Senti o aroma das bebidas quentes e o cheiro sufocante de carne humana, sendo queimada nas fogueiras da incompreensão.  Das chaminés, constatei saírem gazes mortíferos, no extermínio de milhões de individualidades, para depois serem enterradas em cova coletiva e comum - assisti e assisto ao homem agindo como ceifador de sua própria espécie, além de outras tantas.

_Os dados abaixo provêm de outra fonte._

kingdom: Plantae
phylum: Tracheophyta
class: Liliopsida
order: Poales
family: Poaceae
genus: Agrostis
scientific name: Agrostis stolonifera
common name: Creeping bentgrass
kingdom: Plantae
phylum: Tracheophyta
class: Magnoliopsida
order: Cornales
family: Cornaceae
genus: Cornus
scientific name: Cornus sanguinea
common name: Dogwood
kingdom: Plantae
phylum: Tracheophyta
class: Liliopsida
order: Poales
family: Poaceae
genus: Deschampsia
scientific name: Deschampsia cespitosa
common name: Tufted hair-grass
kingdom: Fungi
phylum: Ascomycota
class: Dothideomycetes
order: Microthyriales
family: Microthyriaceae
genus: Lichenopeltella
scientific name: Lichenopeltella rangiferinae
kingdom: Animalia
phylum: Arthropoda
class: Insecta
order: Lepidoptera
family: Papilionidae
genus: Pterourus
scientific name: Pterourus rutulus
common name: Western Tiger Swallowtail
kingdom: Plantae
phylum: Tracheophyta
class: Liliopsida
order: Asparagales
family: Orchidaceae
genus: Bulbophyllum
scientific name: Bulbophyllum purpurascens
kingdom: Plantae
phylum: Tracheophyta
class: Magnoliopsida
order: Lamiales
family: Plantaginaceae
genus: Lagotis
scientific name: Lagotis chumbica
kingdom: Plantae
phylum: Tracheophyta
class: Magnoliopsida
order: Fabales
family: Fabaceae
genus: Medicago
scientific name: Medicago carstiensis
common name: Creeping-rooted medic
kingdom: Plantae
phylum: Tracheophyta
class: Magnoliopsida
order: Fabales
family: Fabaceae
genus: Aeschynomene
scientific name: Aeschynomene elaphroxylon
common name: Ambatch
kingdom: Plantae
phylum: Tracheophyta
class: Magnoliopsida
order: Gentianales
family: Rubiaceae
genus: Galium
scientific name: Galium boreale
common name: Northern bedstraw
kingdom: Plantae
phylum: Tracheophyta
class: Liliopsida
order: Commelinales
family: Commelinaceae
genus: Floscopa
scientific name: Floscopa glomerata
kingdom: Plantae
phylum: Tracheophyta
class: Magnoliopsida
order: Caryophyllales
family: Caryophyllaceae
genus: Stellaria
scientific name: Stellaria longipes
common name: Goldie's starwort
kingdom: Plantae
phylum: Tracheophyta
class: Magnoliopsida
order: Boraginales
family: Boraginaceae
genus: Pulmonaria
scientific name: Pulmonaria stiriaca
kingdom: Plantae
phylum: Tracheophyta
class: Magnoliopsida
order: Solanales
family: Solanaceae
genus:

Também presencio as chamas da ciência nas experiências em prol da vida, as orações subindo aos céus.  Vejo a ganância e a vaidade em ação, defendendo seus impérios com garras ferrenhas; mas também estive e estou presente quando a misericórdia espalha unguentos sobre as feridas, a solidariedade molha lábios ressecados e dá de comer à boca doente.  Vi e vejo as rosas que se transformam em pão e plantam a esperança no coração dos necessitados.  Testemunho o peso das consciências, ao serem consumidas em seus infernos pessoais e certifico o repouso tranquilo de outras, no travesseiro mais macio que existe - o da leveza no trabalho honesto e no dever cumprido.

Vi de tudo, em todas as épocas, em todos os cantos; vi corpos apodrecendo nas trincheiras, como vejo  as sementes germinarem na terra, os novos alimentos.  Vejo úteros, preparando outras pessoas - atesto o d.n.a. humano, se aperfeiçoando a cada geração e o espírito do homem sendo refinado, incessantemente.

Apesar de ter visto tudo - da morte ao renascimento e à morte - do mais bizarro ao mais terno; não perdi a minha capacidade, de em cada manhã, encantar-me com a criança embalada ao colo, ressonando inocentemente ... ou de enternecer-me com o diminuto inseto, que executa lindamente seu propósito de vida, porque sabe que seu futuro é de evolução, como o destino de todos os seres.